» Problem requirements:
From the data below, copy each line that includes the word "douyinfe".

#### Material for this task

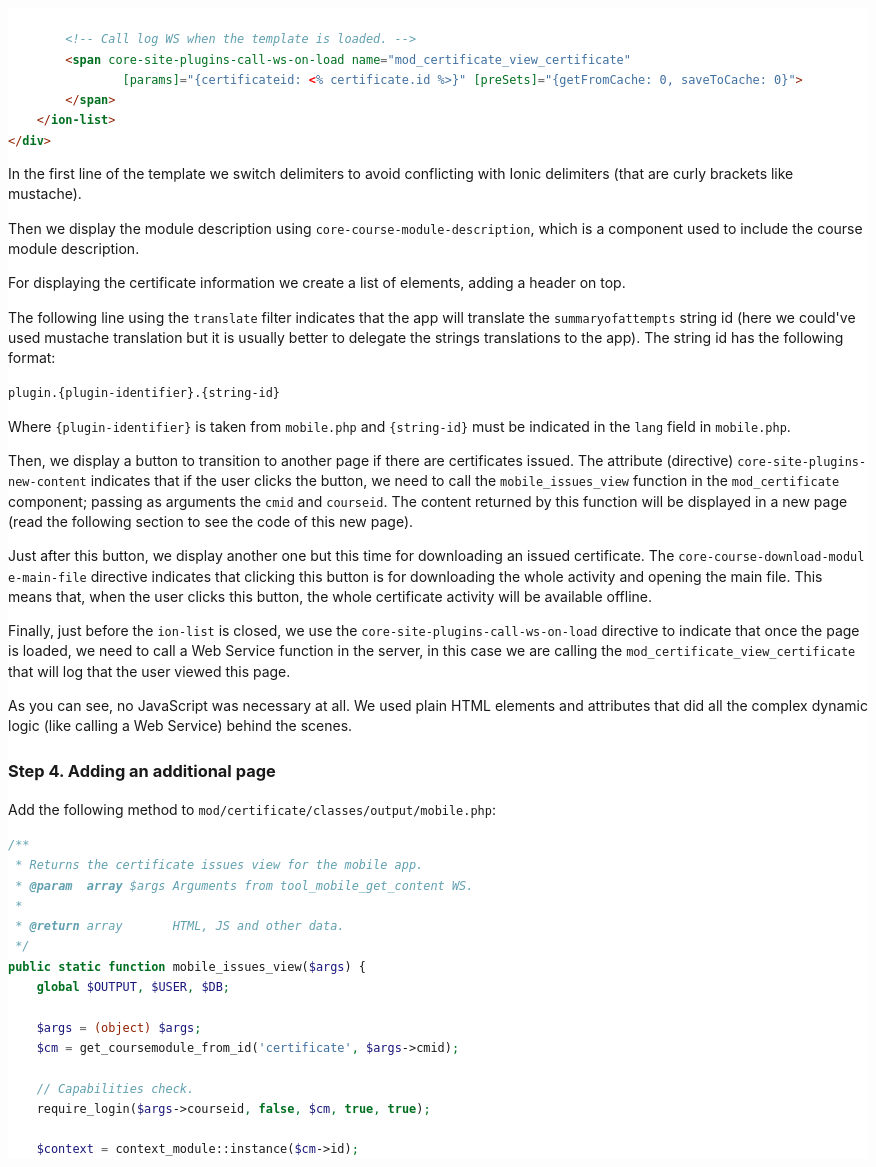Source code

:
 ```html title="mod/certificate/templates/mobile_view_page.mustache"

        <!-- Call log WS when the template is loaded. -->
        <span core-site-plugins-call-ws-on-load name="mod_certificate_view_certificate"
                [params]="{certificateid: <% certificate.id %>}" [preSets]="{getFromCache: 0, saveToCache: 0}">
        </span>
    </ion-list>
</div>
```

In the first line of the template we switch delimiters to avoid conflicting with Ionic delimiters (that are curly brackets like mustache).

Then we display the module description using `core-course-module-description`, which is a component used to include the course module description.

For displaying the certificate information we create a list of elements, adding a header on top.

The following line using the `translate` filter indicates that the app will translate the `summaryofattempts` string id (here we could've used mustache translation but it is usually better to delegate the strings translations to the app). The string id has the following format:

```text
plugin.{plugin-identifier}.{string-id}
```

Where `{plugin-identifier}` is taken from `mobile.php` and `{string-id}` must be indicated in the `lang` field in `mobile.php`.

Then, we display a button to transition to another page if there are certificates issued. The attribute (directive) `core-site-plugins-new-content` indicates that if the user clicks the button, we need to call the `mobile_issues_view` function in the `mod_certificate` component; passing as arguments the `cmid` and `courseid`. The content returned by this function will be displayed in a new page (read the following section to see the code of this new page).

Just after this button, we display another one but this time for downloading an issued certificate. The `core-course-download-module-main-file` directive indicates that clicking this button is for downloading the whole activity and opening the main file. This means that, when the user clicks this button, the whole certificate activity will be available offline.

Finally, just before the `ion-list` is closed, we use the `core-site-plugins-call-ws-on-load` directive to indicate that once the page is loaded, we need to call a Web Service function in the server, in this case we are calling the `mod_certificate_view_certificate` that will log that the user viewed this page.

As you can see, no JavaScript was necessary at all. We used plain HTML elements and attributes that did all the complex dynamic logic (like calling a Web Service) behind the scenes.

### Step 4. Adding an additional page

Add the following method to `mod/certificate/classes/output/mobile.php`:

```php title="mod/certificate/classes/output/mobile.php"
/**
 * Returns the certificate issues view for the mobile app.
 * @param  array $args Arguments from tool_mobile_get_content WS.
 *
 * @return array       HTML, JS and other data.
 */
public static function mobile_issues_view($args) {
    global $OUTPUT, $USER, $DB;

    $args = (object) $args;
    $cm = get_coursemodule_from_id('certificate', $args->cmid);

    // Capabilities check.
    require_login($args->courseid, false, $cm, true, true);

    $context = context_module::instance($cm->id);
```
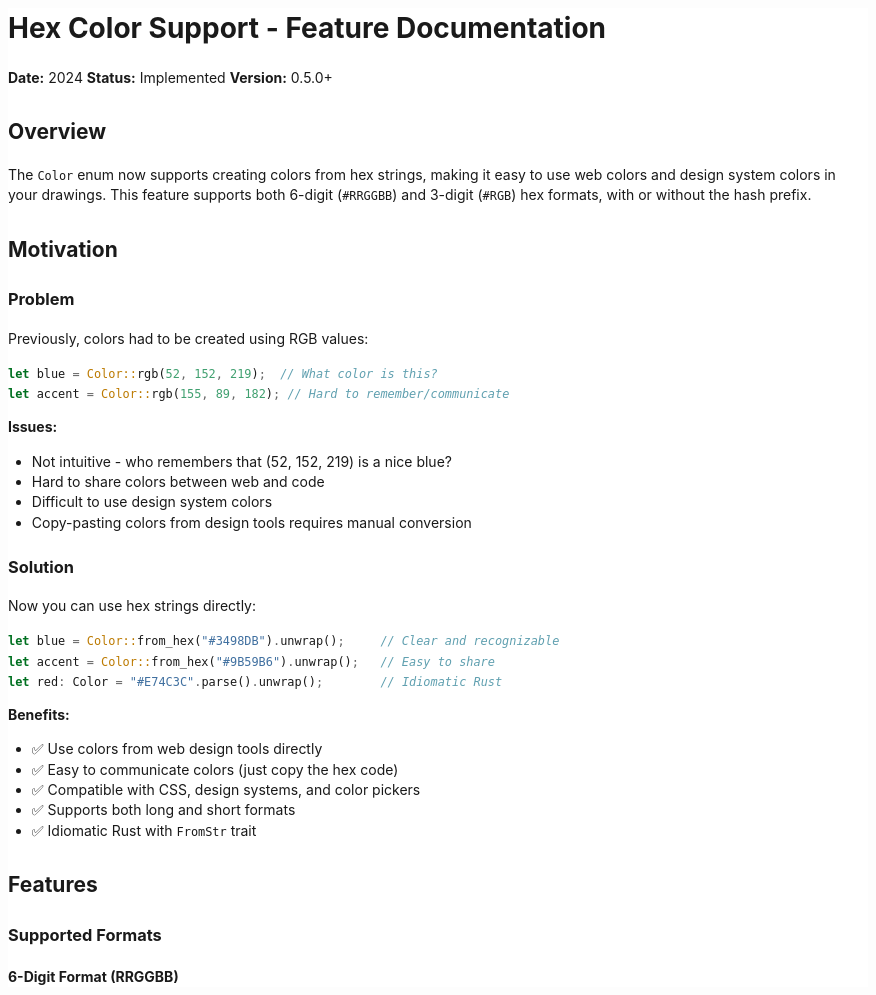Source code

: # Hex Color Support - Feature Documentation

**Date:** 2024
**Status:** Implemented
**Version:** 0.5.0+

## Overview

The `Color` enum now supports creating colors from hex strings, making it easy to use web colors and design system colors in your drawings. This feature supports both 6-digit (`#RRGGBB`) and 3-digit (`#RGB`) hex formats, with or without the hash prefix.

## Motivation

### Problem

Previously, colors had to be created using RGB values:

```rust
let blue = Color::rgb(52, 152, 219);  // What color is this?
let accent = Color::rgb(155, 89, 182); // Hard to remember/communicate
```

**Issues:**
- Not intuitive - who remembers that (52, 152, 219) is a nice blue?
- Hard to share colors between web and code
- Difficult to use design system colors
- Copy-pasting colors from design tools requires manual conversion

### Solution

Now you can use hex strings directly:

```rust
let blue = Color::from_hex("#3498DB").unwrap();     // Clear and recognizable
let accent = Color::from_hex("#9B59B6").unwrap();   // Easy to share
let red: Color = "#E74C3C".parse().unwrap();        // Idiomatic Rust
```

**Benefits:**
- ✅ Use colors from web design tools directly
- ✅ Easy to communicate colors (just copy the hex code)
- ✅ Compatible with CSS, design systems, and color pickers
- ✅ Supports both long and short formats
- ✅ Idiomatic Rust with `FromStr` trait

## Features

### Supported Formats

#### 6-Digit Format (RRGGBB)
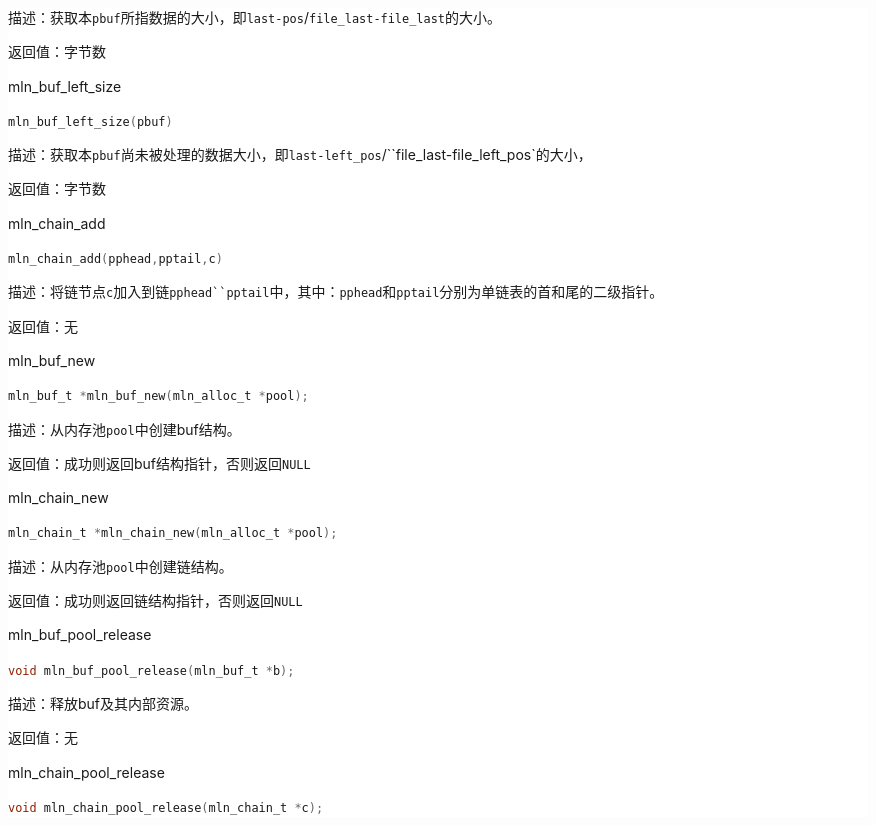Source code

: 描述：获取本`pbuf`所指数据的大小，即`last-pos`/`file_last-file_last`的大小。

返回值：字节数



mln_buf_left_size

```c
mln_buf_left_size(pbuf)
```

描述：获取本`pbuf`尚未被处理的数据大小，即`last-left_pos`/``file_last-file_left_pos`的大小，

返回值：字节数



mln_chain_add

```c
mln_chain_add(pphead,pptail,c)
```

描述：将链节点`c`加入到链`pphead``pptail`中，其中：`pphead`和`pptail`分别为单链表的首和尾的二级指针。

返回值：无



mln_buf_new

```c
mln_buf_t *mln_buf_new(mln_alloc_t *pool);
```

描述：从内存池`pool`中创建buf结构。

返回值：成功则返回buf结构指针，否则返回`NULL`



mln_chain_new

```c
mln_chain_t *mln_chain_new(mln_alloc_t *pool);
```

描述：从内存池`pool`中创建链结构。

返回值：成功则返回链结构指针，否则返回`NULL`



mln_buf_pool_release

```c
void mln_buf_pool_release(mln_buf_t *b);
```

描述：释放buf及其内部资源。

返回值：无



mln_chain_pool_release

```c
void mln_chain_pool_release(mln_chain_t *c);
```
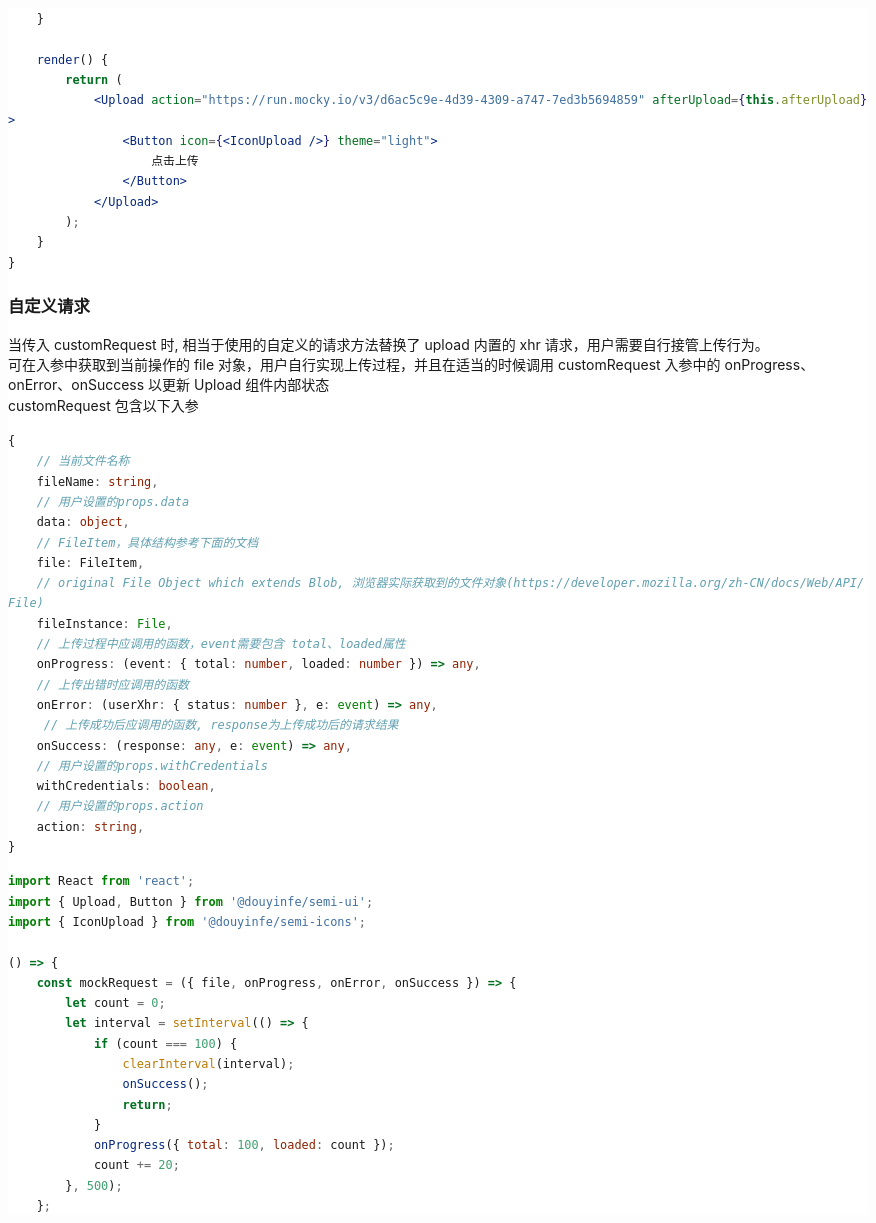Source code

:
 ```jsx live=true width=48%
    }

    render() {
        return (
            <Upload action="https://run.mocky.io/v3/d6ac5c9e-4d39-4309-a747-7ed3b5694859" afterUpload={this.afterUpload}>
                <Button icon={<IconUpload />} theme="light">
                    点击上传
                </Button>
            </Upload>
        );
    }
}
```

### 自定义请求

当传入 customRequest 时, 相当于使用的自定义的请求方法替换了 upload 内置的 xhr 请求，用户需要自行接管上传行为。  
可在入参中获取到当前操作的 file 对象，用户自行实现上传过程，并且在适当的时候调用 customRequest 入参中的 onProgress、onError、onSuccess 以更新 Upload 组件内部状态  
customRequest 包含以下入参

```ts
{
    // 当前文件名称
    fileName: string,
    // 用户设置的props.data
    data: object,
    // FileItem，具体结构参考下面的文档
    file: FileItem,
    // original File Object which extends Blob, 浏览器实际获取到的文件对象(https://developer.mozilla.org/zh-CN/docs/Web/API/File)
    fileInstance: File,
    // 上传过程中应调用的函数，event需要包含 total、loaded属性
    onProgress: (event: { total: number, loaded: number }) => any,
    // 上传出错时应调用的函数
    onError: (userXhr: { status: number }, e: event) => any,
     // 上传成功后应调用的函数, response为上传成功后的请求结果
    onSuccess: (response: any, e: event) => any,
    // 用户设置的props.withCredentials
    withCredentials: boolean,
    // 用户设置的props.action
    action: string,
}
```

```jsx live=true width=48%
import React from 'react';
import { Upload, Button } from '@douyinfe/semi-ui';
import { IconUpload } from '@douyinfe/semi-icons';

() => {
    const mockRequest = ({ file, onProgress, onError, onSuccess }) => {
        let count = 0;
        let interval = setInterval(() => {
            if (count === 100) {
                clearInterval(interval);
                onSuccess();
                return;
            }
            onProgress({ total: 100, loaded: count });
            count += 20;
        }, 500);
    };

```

########

» Task result:
import { Upload, Button } from '@douyinfe/semi-ui';
import { IconUpload } from '@douyinfe/semi-icons';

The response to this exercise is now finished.